**Texto proporcionado**
╔══

Un equipo de investigación ha logrado observar y caracterizar la doble ionización del ozono (O₃) inducida por un único fotón. Este proceso, en el que dos electrones son expulsados simultáneamente por la absorción de un solo fotón, es fundamental para comprender la interacción de la luz con la materia y la dinámica electrónica ultrarrápida en moléculas. El estudio combina experimentos de ionización con la resolución de los productos y cálculos teóricos avanzados para desentrañar los mecanismos subyacentes a este fenómeno complejo.
La doble ionización por un solo fotón es un proceso de interés en la física atómica y molecular, ya que proporciona información sobre las correlaciones electrónicas dentro de un sistema. En el caso del ozono, una molécula triatómica con una estructura electrónica compleja, este tipo de estudio es particularmente desafiante. Los investigadores utilizaron fotones de alta energía para inducir la ionización y emplearon espectroscopia de masas con resolución de coincidencia para identificar los iones resultantes y sus energías cinéticas, lo que permitió reconstruir los eventos de ionización.

╚══

**Material proporcionado**
╔══

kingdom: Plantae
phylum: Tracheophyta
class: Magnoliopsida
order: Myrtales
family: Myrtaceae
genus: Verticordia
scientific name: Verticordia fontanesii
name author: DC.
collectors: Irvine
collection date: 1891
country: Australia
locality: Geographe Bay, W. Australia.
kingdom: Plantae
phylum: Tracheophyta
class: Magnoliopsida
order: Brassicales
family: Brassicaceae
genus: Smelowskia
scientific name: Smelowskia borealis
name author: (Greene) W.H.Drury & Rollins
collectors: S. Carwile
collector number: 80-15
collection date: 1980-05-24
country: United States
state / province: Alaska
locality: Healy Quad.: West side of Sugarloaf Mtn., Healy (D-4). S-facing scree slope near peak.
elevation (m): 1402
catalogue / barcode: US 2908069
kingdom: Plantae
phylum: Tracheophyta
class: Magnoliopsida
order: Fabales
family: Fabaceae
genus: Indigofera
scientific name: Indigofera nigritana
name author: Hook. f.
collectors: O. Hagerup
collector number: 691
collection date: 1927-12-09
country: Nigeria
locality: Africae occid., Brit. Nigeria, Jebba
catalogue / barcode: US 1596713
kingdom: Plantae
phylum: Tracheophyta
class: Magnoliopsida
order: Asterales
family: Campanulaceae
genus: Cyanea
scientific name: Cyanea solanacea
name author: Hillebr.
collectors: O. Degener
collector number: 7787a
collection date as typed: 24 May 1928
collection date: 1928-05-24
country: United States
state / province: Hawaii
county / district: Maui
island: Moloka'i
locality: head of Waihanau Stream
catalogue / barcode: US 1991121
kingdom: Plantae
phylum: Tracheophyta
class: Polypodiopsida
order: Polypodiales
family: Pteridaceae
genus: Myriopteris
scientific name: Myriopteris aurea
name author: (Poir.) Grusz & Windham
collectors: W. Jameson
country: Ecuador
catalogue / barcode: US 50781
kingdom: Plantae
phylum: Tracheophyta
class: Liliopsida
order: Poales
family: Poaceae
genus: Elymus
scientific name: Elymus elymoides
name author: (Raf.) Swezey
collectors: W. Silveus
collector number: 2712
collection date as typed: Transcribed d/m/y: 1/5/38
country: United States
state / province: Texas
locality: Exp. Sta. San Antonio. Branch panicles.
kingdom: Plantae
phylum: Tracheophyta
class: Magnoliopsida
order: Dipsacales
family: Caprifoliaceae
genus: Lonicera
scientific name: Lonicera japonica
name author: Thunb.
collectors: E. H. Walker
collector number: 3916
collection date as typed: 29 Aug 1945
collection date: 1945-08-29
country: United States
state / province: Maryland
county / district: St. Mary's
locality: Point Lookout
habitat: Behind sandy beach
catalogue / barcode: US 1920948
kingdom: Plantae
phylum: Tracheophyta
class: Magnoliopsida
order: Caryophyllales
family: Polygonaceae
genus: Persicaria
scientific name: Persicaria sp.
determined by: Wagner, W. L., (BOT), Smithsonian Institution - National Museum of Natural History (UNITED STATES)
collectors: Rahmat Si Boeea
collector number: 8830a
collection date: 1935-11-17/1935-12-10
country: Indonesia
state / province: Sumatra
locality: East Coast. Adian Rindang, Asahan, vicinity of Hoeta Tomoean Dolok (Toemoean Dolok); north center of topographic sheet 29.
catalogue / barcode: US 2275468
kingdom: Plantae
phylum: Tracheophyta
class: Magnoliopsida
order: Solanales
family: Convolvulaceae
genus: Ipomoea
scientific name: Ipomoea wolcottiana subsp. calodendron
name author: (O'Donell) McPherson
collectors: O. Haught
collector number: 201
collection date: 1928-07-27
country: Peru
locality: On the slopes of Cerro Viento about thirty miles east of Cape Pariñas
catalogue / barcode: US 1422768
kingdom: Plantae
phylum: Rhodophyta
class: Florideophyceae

╚══

**Usando la información**
1. Resume en dos oraciones el texto sobre la doble ionización del ozono.
2. Retoma el texto sobre la doble ionización del ozono a partir de su última oración y continúalo.
Los ítems no tienen ningún papel en esto.

**Respuestas por ítem**
1. Un equipo de investigación observó y caracterizó la doble ionización del ozono inducida por un único fotón, un proceso en el que la absorción de un solo fotón expulsa simultáneamente dos electrones y que es fundamental para comprender la interacción de la luz con la materia. El estudio combinó experimentos de ionización y cálculos teóricos avanzados, y los investigadores usaron fotones de alta energía y espectroscopia de masas con resolución de coincidencia para identificar los iones resultantes y sus energías cinéticas y así reconstruir los eventos de ionización.

2.
Los resultados experimentales, que incluyen la detección de O₂⁺ y O⁺ como fragmentos de la doble ionización, se complementaron con cálculos de estructura electrónica y dinámica. Estos modelos teóricos fueron cruciales para interpretar las observaciones y determinar las vías por las que se produce la doble ionización. Se identificaron diferentes canales de disociación y se obtuvo información sobre los estados electrónicos intermedios, revelando cómo la energía del fotón absorbido se redistribuye entre los electrones y los núcleos de la molécula.
Este trabajo no solo profundiza nuestra comprensión de la fotoionización molecular y las correlaciones electrónicas, sino que también tiene implicaciones para campos como la química atmosférica y la astrofísica, donde la interacción de la radiación ultravioleta con moléculas como el ozono es un proceso clave. La capacidad de modelar y predecir con precisión la respuesta de las moléculas a la radiación de alta energía es esencial para entender fenómenos naturales y desarrollar nuevas tecnologías.